Other groups have stated that upwards of 500,000 children in the United States are subject to levels of mercury in their blood high enough to cause brain damage. One release from a group of supporters of a state specific rule claimed that here in the U.S. "over half a million babies are born each year with mercury poisoning." If that statement is true, it would mean that approximately 19,000 babies are born in Pennsylvania each year in this condition. The diagnosis of 'mercury poisoning' requires an objective verification by a health care professional. Research shows that of 6 million hospitalizations in Pennsylvania during the period 2002-2004 there were just eight hospitalizations for mercury poisoning and not a single one was caused by eating fish.
Proponents have stated that even small amounts of mercury in the blood can have an adverse impact on human health and neurological development. We agree. What these proponents don't say is that there are no confirmed cases in biomedical literature of anyone having a level of mercury in their blood that even approaches the lowest levels that can cause adverse health effects.
One would think that if mercury in fish is the public health "crisis" that certain groups claim it is then people who eat significant amounts of fish should clearly show more adverse health effects and neurological and developmental impairment than those whose diets contain little fish. However, children in Japan, where women of childbearing age eat significantly more fish than U.S. women of childbearing age, consistently outperform our students in many standardized tests.
As further indication that mercury is not the crisis some claim it to be, a study by James Flynn, a professor in New Zealand found that IQ levels have actually increased 22% from 1932-2004.
The real facts on mercury are these. According to the most recent study from the Centers for Disease Control, no man, women, or child had mercury blood levels above what is called the "benchmark dose", the level at which subtle health effects are noted. Below are direct quotes from CDC personnel at the media telebriefing done on July 21, 2005:
"Mercury exposure is particularly important to women of child-bearing age because mercury levels above 58 micrograms are associated with neurodevelopmental effects in the fetus.
Our exposure reports that no women in the survey had mercury levels that approached this concentration but we do see that a small percentage of women, about 5.7% of women had levels within a factor of ten of what has been defined as the health threshold effect"

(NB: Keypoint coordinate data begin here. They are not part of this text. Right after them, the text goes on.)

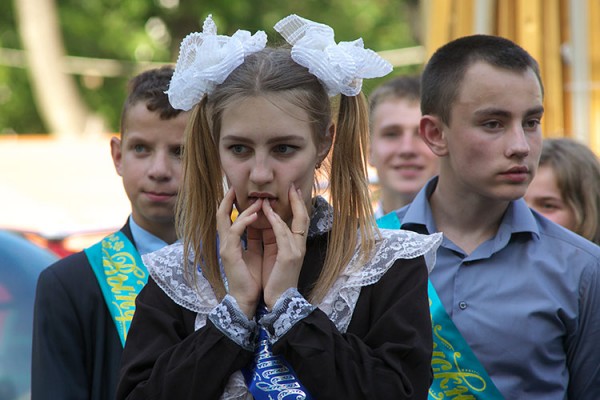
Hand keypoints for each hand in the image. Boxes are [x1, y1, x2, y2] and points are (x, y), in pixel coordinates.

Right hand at [216, 188, 262, 317]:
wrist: (249, 300)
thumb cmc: (254, 279)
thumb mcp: (259, 254)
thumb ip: (259, 239)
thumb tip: (267, 224)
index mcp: (235, 242)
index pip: (232, 218)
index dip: (236, 204)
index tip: (245, 192)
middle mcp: (228, 242)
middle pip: (222, 214)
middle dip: (227, 199)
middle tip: (235, 186)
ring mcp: (226, 247)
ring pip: (226, 220)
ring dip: (243, 208)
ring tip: (257, 200)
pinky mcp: (229, 254)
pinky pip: (235, 232)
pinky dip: (244, 221)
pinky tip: (255, 215)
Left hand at [260, 185, 309, 308]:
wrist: (279, 301)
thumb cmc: (277, 281)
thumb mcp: (279, 259)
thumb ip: (279, 243)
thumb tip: (273, 229)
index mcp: (298, 247)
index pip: (301, 221)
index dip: (299, 206)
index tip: (294, 192)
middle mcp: (300, 246)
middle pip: (304, 217)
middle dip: (298, 201)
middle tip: (292, 186)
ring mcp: (296, 250)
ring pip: (294, 222)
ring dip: (283, 207)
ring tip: (273, 195)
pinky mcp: (288, 256)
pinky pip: (281, 233)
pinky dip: (274, 220)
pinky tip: (266, 211)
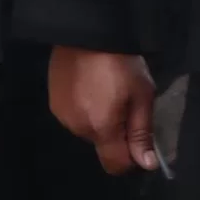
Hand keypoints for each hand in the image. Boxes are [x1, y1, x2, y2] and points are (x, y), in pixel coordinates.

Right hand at [51, 47, 159, 175]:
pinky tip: (89, 88)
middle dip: (116, 134)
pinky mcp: (53, 103)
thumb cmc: (121, 64)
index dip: (131, 160)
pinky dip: (85, 110)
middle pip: (103, 147)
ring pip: (89, 132)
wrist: (86, 34)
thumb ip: (141, 133)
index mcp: (102, 128)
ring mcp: (62, 115)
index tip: (140, 141)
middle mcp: (78, 128)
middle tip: (125, 106)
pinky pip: (75, 118)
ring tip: (105, 93)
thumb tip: (146, 164)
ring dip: (99, 122)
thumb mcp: (142, 96)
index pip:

In addition, here is what the former surgeon general of the U.S. Navy, Dr. Harold Koenig, Vice Admiral (Retired) said: "no U.S. women or children are being exposed to unsafe levels of mercury through fish consumption."
The results of the Seychelles Island study, announced in February of this year, showed that children born to women who ate ten times the amount of fish typically eaten by American women showed no adverse health or development effects attributable to that diet. Researchers gave two possible explanations for their findings; either the amount of mercury consumed from fish "may be just too low to cause problems" or the positive health effects of eating fish more than offset any possible risk posed by the mercury in that fish.
Such a study raises another critical point to keep in mind in this debate. Health professionals, the U.S. Food and Drug Administration, and the American Heart Association all agree that fish consumption is an important part of a healthy diet. In fact, evidence continues to mount that scaring people away from eating fish is a bigger health risk to Americans than whatever minimal risk exists in consuming the mercury in that fish.
Again, the critical issue in this debate is what are the incremental benefits and costs of a state specific program. Spending a significant amount of money on a state specific mercury program with no benefit to human health is simply not good public policy.